## COLLECTED MATERIAL
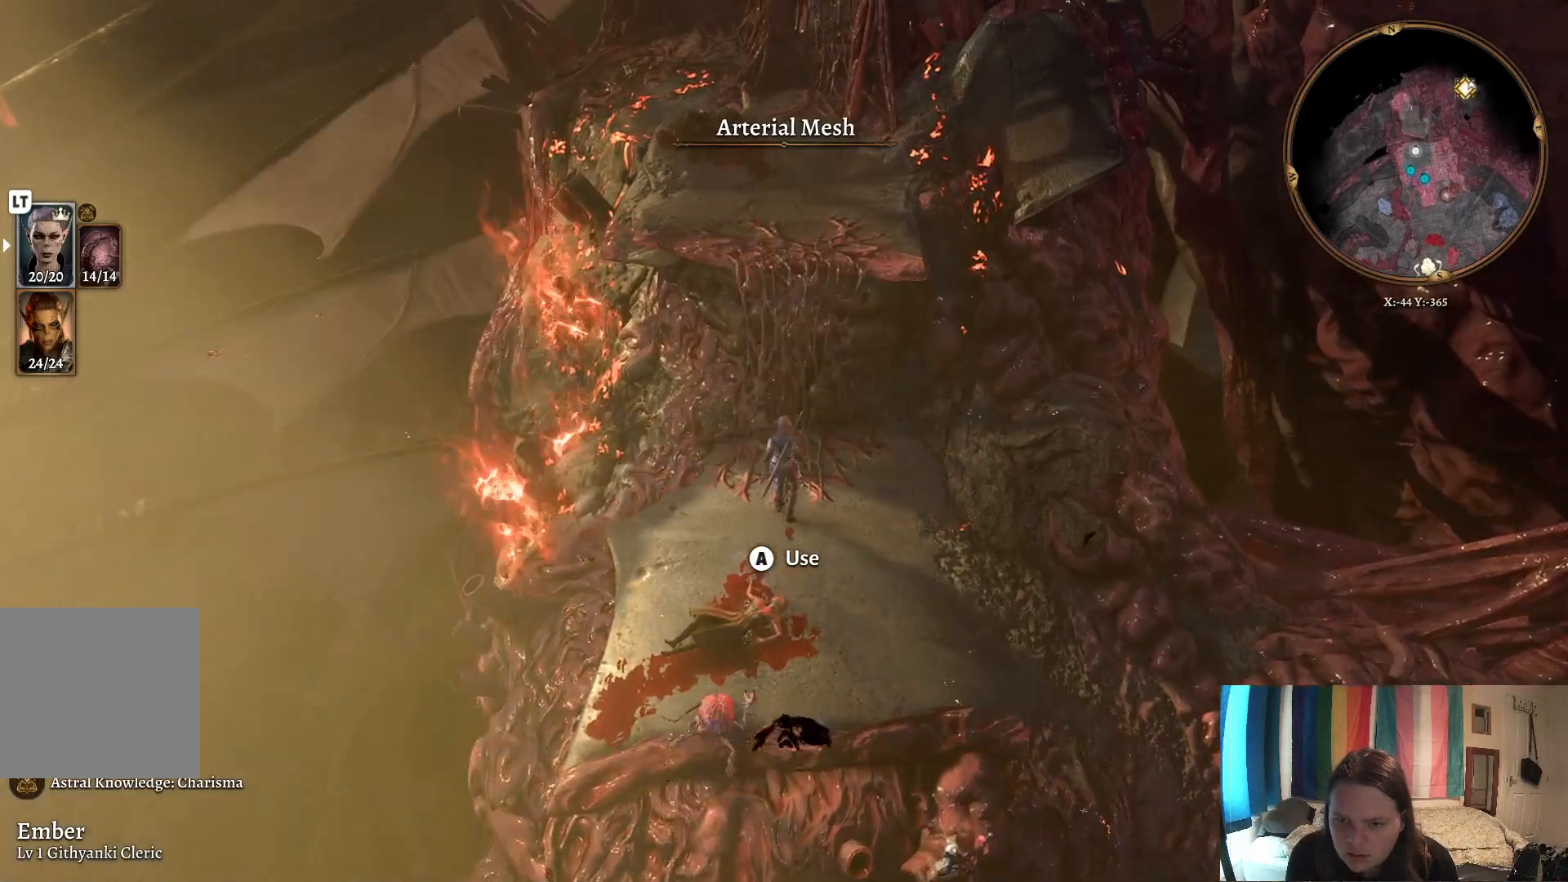
{"buttons": [], "left_stick": "center", "right_stick": "center", "events": []}
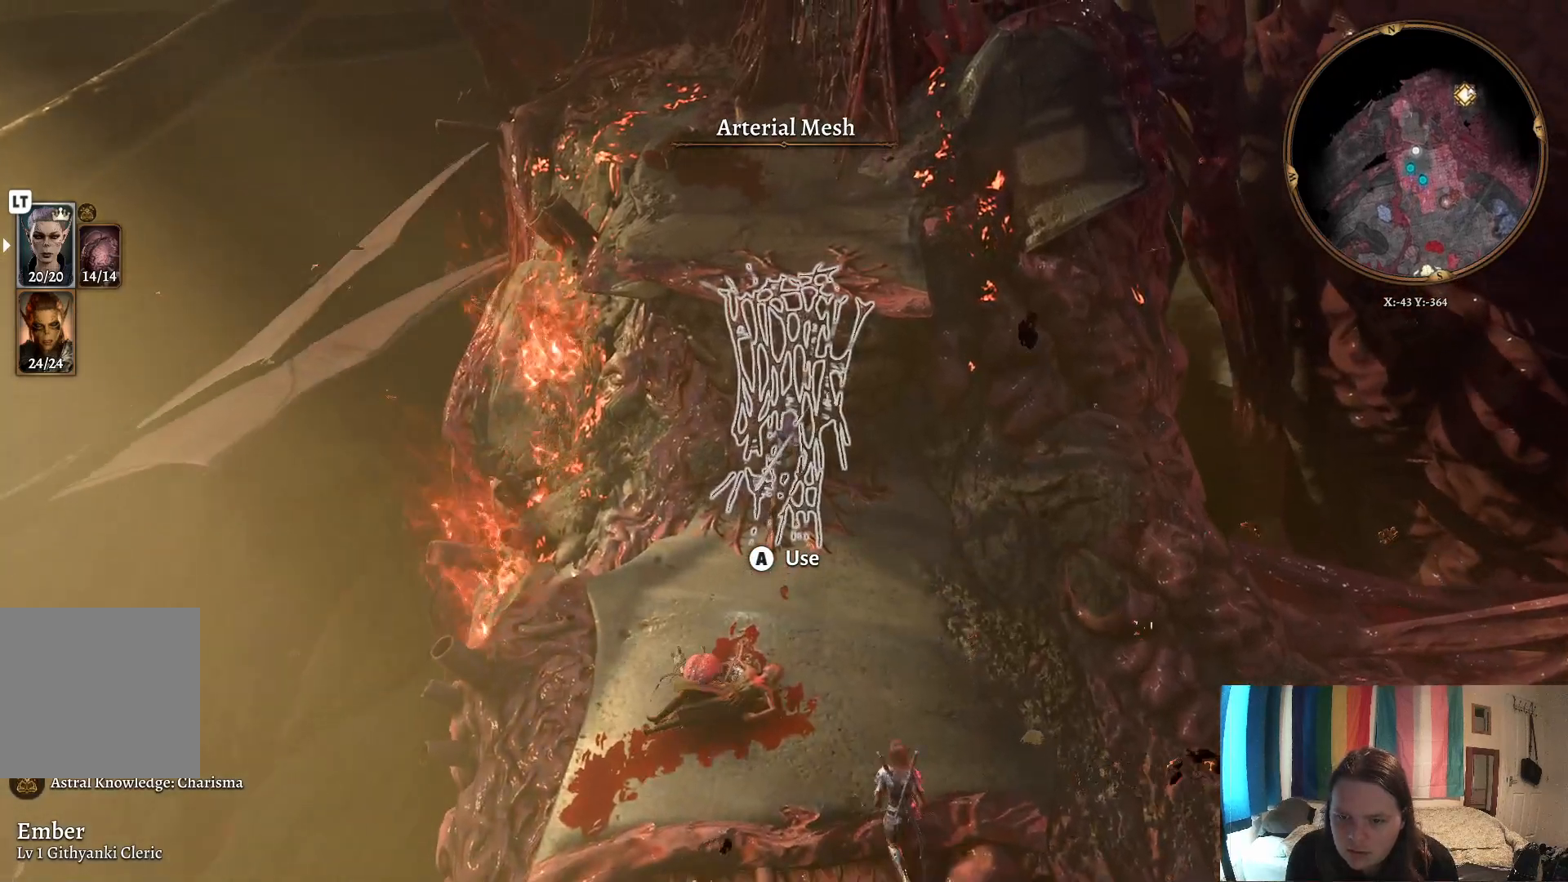
{"buttons": [], "left_stick": "center", "right_stick": "center", "events": []}
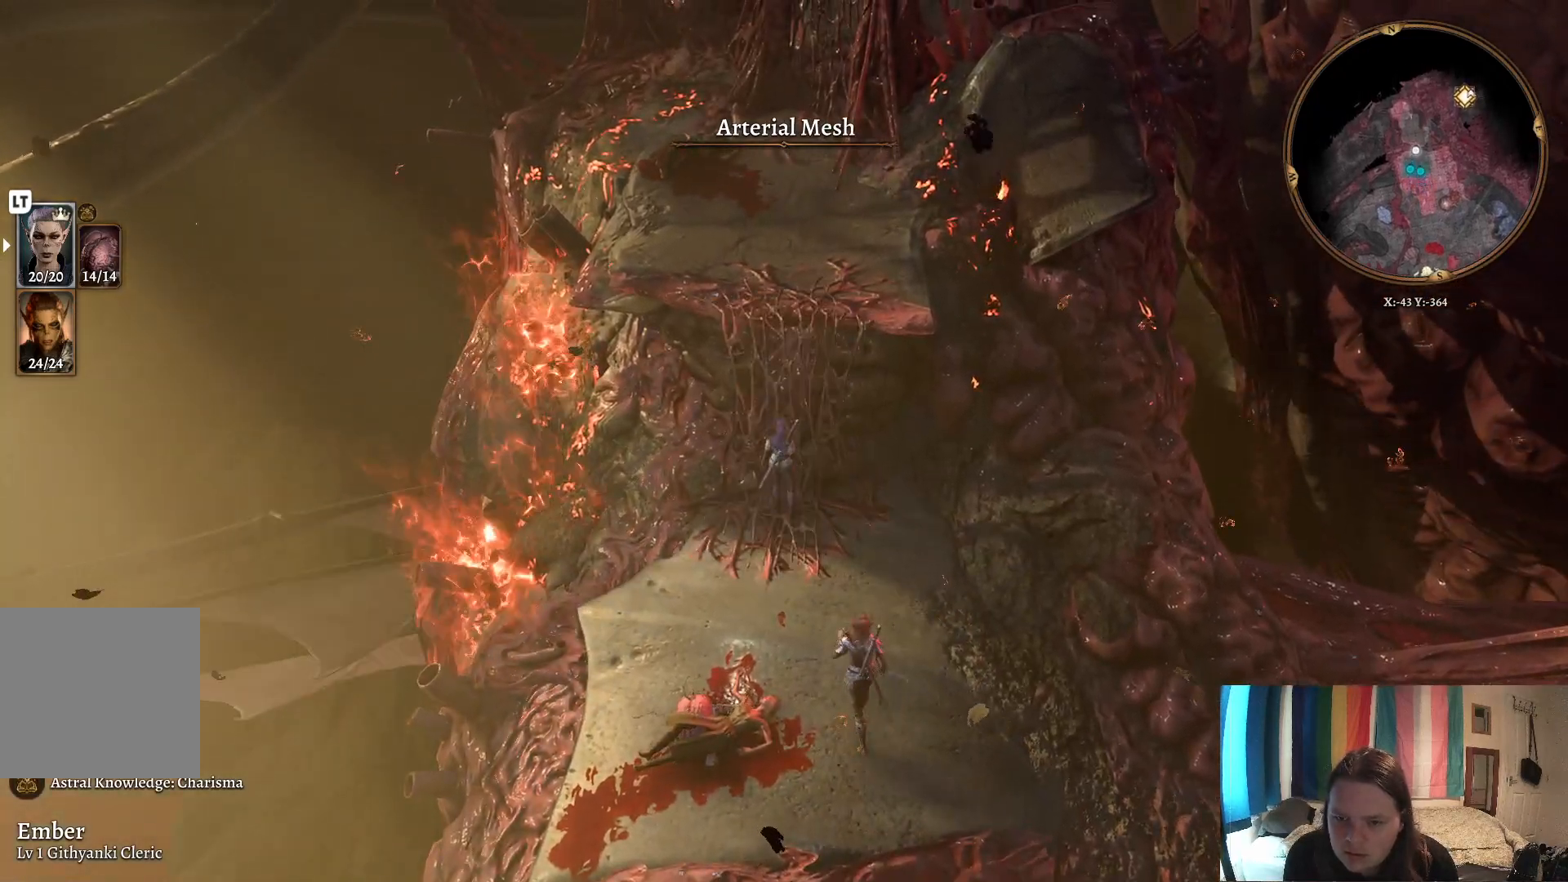
{"buttons": [], "left_stick": "center", "right_stick": "right", "events": [[17, "right_stick", "right"]]}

## WORK ITEM
Set the material down exactly, images excluded.

## TASK ANSWER
{"buttons": [], "left_stick": "center", "right_stick": "center", "events": []}
{"buttons": [], "left_stick": "center", "right_stick": "center", "events": []}
{"buttons": [], "left_stick": "center", "right_stick": "right", "events": [[17, "right_stick", "right"]]}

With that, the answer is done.